● **Input for this task**:
::::::::
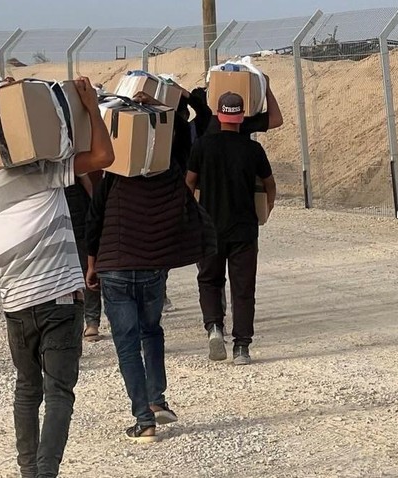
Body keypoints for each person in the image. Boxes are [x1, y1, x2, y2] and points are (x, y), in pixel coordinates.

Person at [0, 77, 114, 478]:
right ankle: (46, 473)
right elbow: (102, 156)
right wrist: (90, 106)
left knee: (26, 390)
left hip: (16, 306)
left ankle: (29, 471)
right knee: (59, 391)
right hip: (60, 299)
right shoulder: (42, 172)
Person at [85, 92, 216, 443]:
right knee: (151, 331)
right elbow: (179, 129)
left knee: (127, 343)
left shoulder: (113, 174)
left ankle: (144, 419)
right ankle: (157, 401)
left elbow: (94, 219)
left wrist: (92, 263)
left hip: (114, 266)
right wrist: (156, 107)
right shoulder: (170, 171)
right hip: (152, 268)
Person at [186, 92, 277, 366]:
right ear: (241, 116)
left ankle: (214, 327)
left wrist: (192, 214)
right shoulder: (253, 150)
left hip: (210, 228)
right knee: (243, 288)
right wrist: (266, 211)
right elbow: (270, 185)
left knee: (209, 280)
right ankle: (241, 347)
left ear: (218, 113)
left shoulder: (202, 146)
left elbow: (189, 183)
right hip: (244, 230)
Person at [65, 173, 104, 342]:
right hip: (69, 203)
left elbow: (83, 176)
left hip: (70, 205)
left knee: (84, 266)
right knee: (83, 266)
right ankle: (87, 322)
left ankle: (88, 321)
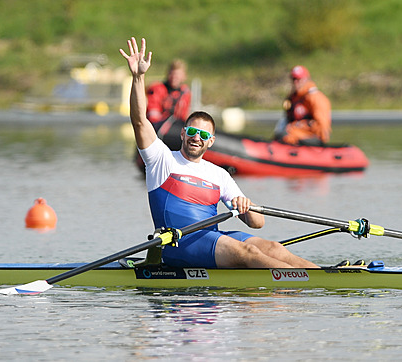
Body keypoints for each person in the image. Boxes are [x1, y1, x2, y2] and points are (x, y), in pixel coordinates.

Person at [120, 37, 318, 269]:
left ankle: (325, 277)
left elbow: (257, 223)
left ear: (211, 141)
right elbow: (140, 122)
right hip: (179, 244)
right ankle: (308, 286)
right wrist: (138, 77)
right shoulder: (161, 160)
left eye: (204, 135)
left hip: (211, 240)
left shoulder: (219, 175)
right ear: (183, 134)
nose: (197, 138)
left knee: (274, 248)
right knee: (247, 251)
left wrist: (247, 206)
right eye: (192, 131)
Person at [274, 65, 332, 146]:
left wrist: (296, 128)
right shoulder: (292, 98)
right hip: (292, 136)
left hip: (310, 137)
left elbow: (321, 126)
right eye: (293, 79)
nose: (296, 82)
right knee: (281, 135)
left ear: (306, 79)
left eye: (298, 79)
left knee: (286, 135)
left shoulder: (316, 98)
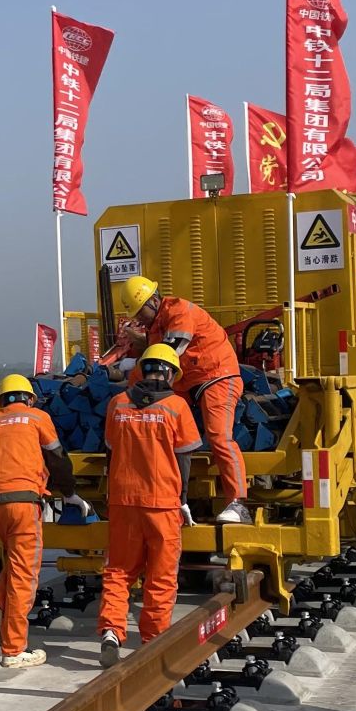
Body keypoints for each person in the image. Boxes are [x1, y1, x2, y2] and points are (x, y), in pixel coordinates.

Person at [98, 345, 204, 667]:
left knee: (119, 570)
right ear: (170, 373)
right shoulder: (177, 407)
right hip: (162, 504)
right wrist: (183, 499)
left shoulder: (118, 404)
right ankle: (154, 642)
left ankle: (111, 632)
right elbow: (184, 458)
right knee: (160, 575)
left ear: (143, 370)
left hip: (123, 501)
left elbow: (111, 452)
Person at [118, 274, 249, 524]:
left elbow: (164, 357)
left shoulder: (179, 311)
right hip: (187, 382)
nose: (138, 318)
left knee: (219, 435)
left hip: (217, 375)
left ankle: (238, 503)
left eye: (139, 312)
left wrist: (130, 377)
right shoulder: (156, 326)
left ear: (153, 301)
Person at [0, 375, 81, 669]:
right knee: (26, 575)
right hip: (23, 503)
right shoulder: (37, 417)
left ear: (1, 401)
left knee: (17, 562)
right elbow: (57, 458)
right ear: (29, 398)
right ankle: (14, 649)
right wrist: (69, 492)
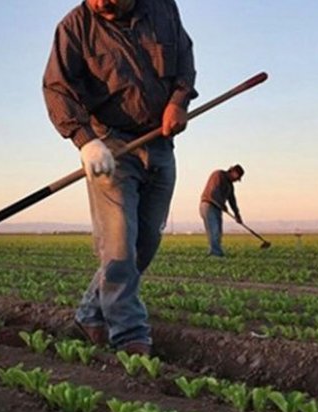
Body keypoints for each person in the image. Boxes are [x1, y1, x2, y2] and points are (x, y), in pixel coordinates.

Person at [43, 0, 196, 355]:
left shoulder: (163, 9)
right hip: (109, 145)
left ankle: (88, 316)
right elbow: (56, 88)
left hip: (158, 142)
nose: (100, 3)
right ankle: (129, 334)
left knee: (144, 245)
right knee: (119, 245)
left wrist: (179, 100)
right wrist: (86, 142)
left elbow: (184, 60)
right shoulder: (75, 27)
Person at [199, 164, 244, 257]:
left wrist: (237, 214)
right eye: (237, 177)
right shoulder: (218, 175)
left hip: (217, 207)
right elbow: (214, 192)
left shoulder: (230, 186)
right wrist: (222, 204)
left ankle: (214, 251)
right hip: (208, 205)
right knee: (214, 230)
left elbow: (232, 200)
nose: (236, 180)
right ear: (233, 172)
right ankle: (216, 253)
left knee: (218, 231)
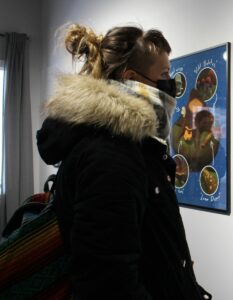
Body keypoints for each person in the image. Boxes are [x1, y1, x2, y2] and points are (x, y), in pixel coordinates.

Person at [36, 24, 211, 300]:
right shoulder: (110, 155)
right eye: (164, 74)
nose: (172, 84)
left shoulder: (127, 146)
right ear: (131, 78)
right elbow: (107, 283)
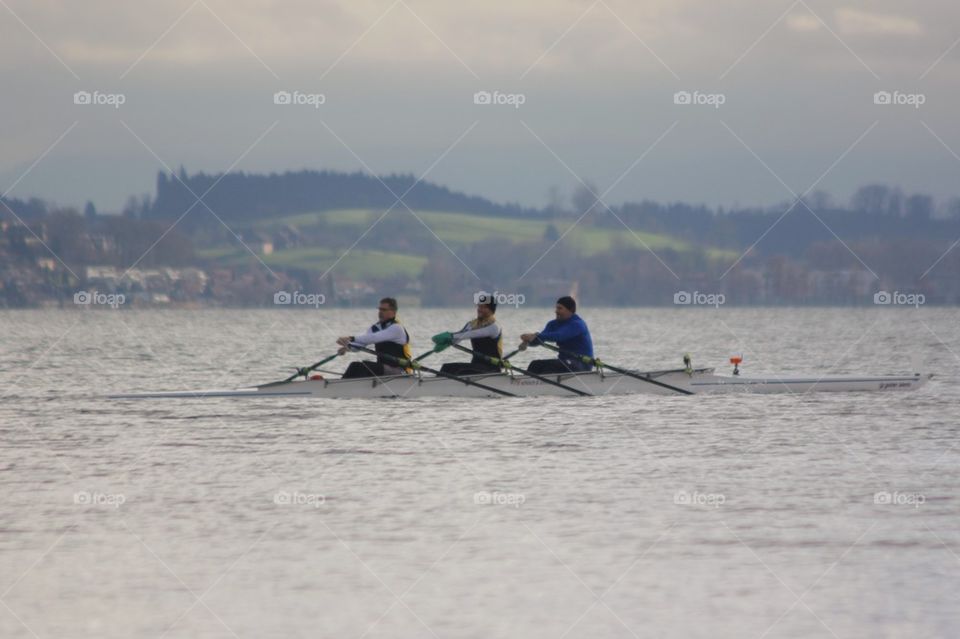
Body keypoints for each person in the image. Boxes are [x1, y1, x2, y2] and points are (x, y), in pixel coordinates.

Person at [336, 297, 412, 378]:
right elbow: (362, 343)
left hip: (400, 371)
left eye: (384, 310)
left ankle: (349, 388)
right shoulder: (375, 328)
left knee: (364, 366)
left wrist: (350, 338)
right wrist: (347, 347)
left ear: (393, 312)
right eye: (379, 309)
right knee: (354, 365)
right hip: (383, 368)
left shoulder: (397, 328)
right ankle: (339, 387)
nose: (380, 312)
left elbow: (375, 337)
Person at [519, 296, 593, 374]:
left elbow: (559, 336)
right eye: (556, 308)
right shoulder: (552, 324)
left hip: (582, 364)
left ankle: (540, 384)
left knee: (551, 366)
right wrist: (528, 342)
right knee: (535, 364)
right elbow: (540, 340)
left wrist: (535, 335)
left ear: (570, 310)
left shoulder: (577, 324)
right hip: (564, 362)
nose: (556, 311)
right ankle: (523, 384)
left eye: (560, 308)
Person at [432, 296, 503, 375]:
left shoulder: (494, 326)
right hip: (476, 365)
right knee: (446, 367)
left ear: (491, 310)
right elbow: (459, 338)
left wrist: (450, 335)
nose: (480, 309)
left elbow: (473, 334)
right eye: (479, 306)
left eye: (483, 307)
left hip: (492, 369)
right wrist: (447, 343)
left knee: (456, 369)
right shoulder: (471, 324)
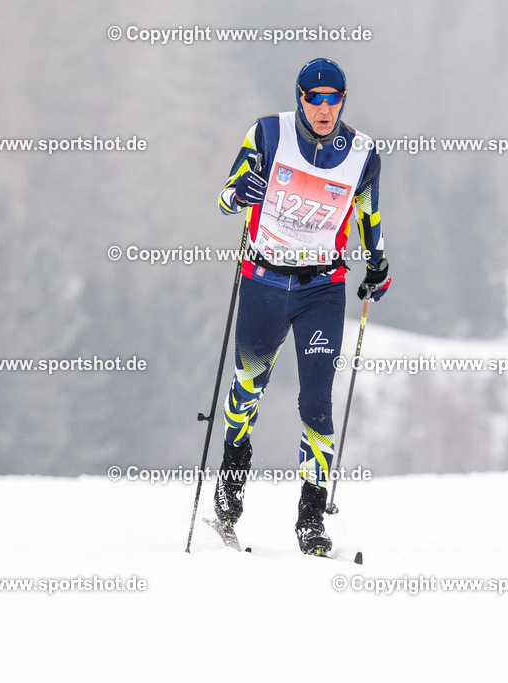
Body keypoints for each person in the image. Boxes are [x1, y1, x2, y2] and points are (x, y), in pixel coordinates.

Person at [211, 57, 390, 555]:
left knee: (316, 400)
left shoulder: (362, 153)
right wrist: (239, 193)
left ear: (343, 101)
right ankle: (230, 486)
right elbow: (225, 199)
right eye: (315, 99)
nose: (324, 109)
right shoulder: (268, 134)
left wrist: (377, 264)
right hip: (264, 282)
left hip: (321, 290)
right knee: (248, 388)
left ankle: (311, 517)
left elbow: (368, 215)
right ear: (300, 98)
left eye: (334, 100)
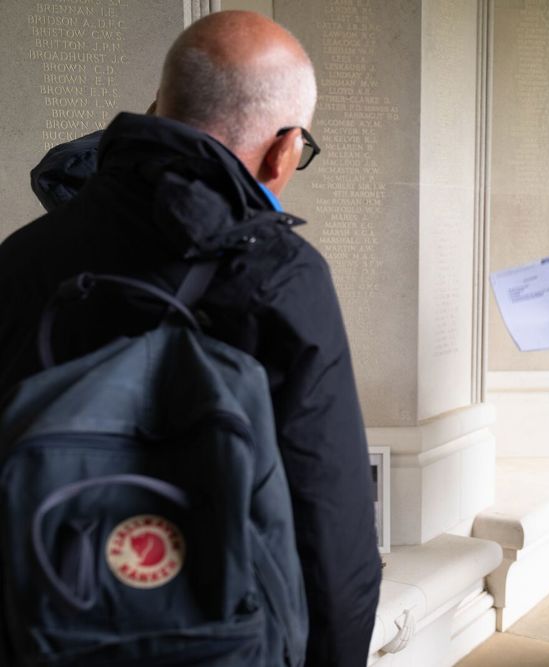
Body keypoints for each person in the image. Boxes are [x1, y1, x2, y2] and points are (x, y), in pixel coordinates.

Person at [0, 11, 380, 666]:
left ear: (155, 110)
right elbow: (329, 521)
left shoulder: (21, 256)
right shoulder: (280, 277)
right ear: (283, 149)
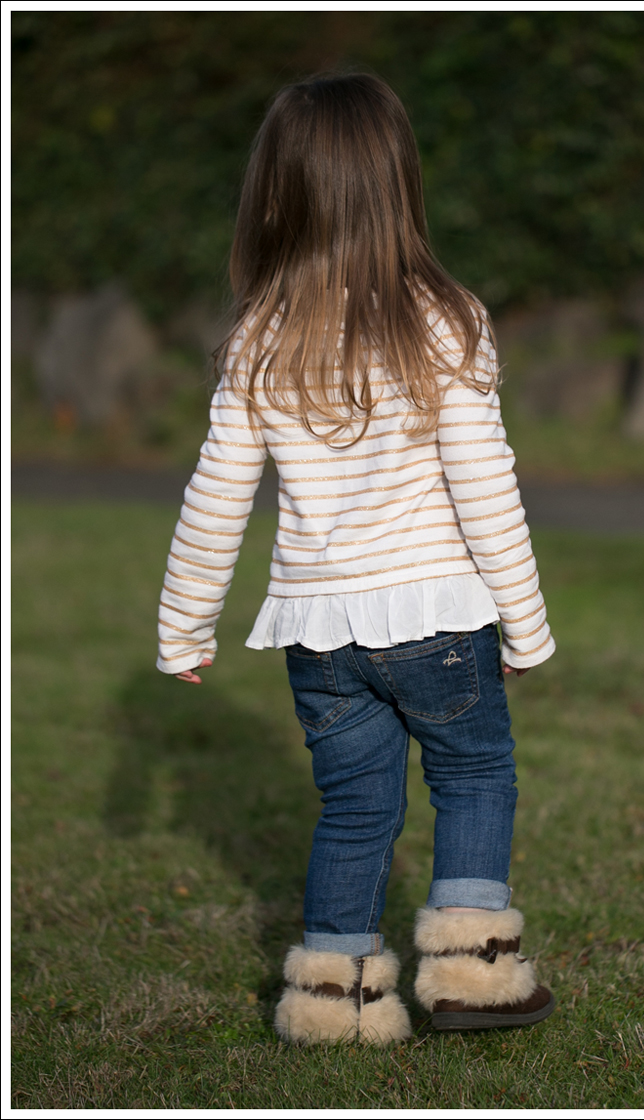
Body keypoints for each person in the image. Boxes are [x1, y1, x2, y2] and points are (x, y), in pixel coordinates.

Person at [156, 72, 556, 1046]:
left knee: (355, 809)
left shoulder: (261, 336)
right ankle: (470, 976)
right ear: (399, 182)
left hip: (320, 634)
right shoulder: (445, 319)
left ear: (275, 194)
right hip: (438, 620)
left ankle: (332, 998)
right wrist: (527, 623)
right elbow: (484, 481)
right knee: (473, 777)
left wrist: (183, 626)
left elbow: (213, 497)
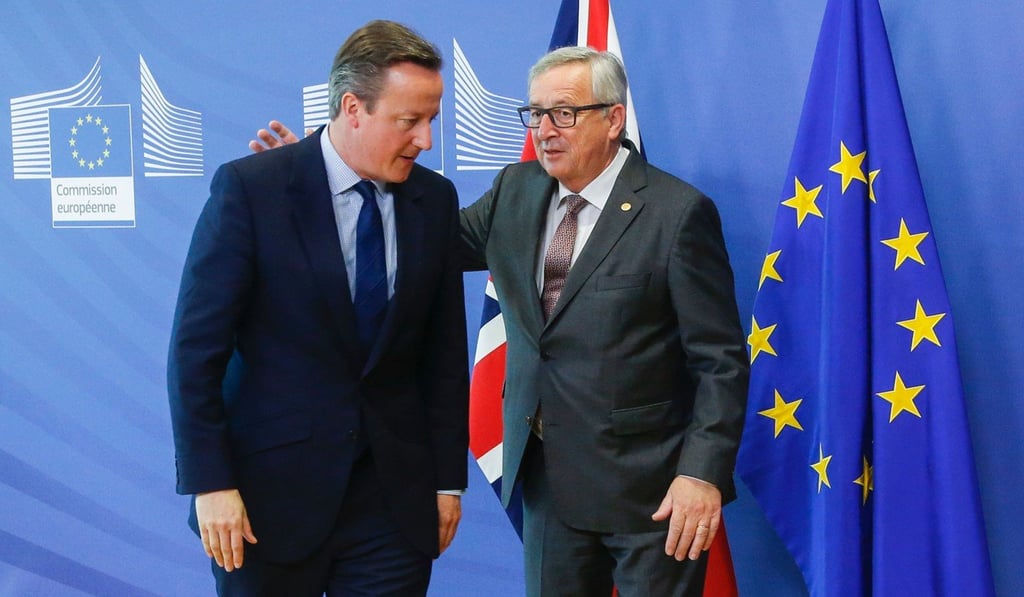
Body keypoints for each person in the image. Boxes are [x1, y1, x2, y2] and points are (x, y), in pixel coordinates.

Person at [253, 46, 748, 597]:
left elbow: (720, 363)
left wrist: (700, 474)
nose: (545, 130)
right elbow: (420, 244)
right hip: (547, 482)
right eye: (535, 114)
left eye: (564, 113)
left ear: (612, 119)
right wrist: (328, 180)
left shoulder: (677, 214)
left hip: (652, 494)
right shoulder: (516, 190)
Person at [168, 20, 469, 596]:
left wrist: (446, 483)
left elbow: (444, 354)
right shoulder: (252, 190)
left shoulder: (434, 199)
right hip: (266, 504)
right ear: (353, 108)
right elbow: (195, 353)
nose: (425, 140)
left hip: (393, 507)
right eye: (409, 121)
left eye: (432, 119)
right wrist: (210, 483)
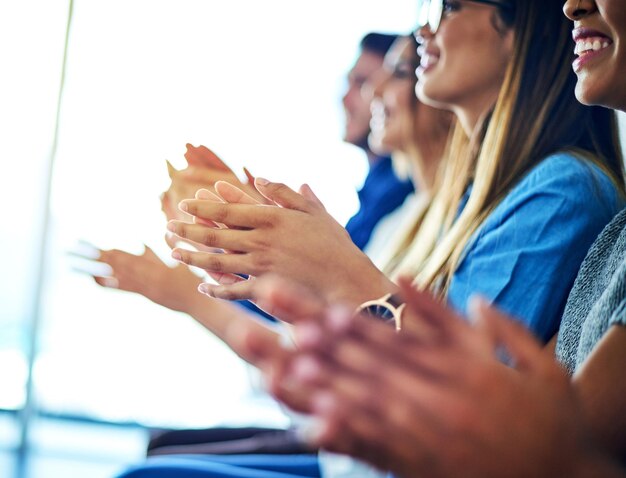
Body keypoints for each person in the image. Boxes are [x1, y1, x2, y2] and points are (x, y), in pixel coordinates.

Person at [168, 0, 625, 346]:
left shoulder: (564, 189)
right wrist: (296, 280)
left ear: (518, 30)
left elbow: (458, 396)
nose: (425, 26)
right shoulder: (477, 200)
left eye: (448, 6)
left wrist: (335, 274)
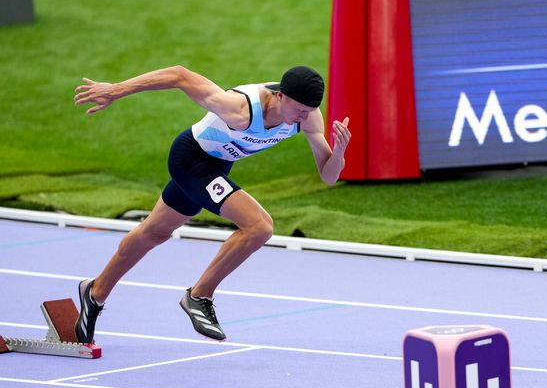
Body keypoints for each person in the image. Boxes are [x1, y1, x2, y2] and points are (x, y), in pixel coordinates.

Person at [72, 65, 351, 342]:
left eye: (309, 110)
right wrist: (115, 90)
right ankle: (199, 296)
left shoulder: (309, 117)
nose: (303, 117)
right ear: (281, 96)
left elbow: (328, 176)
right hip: (191, 159)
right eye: (300, 110)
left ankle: (94, 291)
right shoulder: (239, 108)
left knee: (153, 233)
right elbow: (179, 75)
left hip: (217, 167)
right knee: (259, 227)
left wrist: (338, 153)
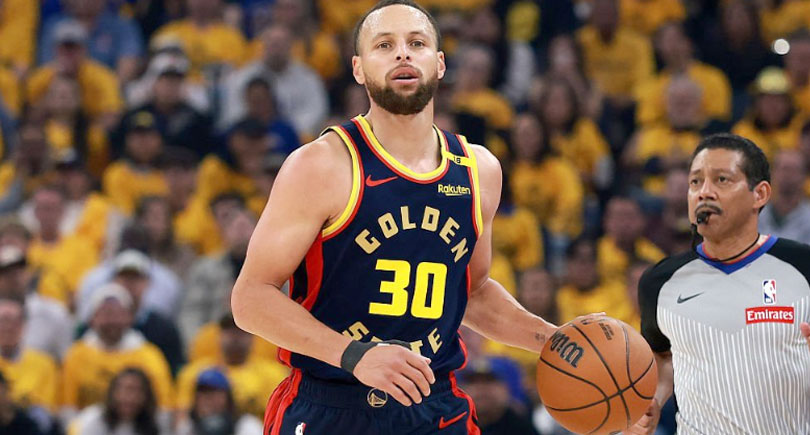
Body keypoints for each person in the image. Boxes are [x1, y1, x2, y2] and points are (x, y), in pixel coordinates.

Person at [230, 1, 562, 433]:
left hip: (435, 406)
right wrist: (355, 356)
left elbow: (473, 292)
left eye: (416, 43)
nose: (403, 53)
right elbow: (251, 298)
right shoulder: (321, 164)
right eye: (384, 45)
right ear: (358, 68)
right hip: (333, 404)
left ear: (439, 63)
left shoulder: (478, 170)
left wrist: (555, 342)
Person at [630, 133, 810, 434]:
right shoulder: (658, 282)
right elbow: (663, 356)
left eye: (722, 180)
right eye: (695, 182)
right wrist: (654, 399)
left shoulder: (803, 268)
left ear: (760, 194)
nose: (704, 192)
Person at [67, 367, 172, 435]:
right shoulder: (92, 418)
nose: (129, 398)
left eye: (136, 391)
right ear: (112, 392)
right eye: (124, 389)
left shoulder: (157, 422)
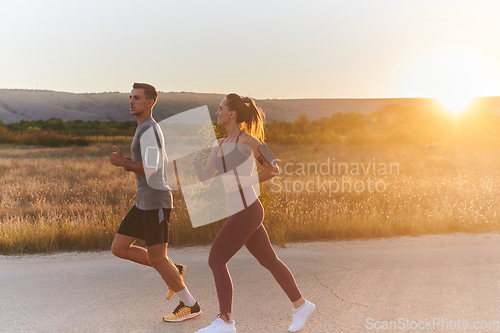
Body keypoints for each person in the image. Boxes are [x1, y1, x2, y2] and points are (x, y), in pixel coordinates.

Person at [191, 94, 315, 333]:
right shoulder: (219, 144)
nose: (217, 113)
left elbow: (274, 168)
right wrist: (197, 163)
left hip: (248, 209)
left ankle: (225, 321)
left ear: (232, 114)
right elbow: (206, 180)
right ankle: (301, 305)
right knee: (269, 260)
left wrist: (244, 182)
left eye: (220, 109)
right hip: (239, 210)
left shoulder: (250, 142)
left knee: (216, 260)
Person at [110, 82, 201, 322]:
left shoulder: (149, 129)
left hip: (156, 202)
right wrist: (129, 161)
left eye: (137, 98)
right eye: (130, 97)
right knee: (119, 248)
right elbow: (150, 164)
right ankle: (175, 270)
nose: (131, 101)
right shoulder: (143, 128)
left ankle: (190, 305)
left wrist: (123, 164)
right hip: (144, 202)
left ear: (149, 102)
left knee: (157, 257)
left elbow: (152, 168)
::::::::
Return only the lines running from the start of the entries above to the line that contains "left knee: (127, 343)", inclusive, and omit every picture.

● **Exercise output**:
Body keypoints for each person in the image. Boxes are [x1, y1, x2, y2] and points are (x, y), in pixel coordinates.

Person at [0, 77, 114, 478]:
right ankle: (46, 473)
right elbow: (102, 156)
right wrist: (90, 106)
left knee: (26, 390)
left hip: (16, 306)
left ankle: (29, 471)
right knee: (59, 391)
right hip: (60, 299)
right shoulder: (42, 172)
Person at [85, 92, 216, 443]:
right knee: (151, 331)
right elbow: (179, 129)
left knee: (127, 343)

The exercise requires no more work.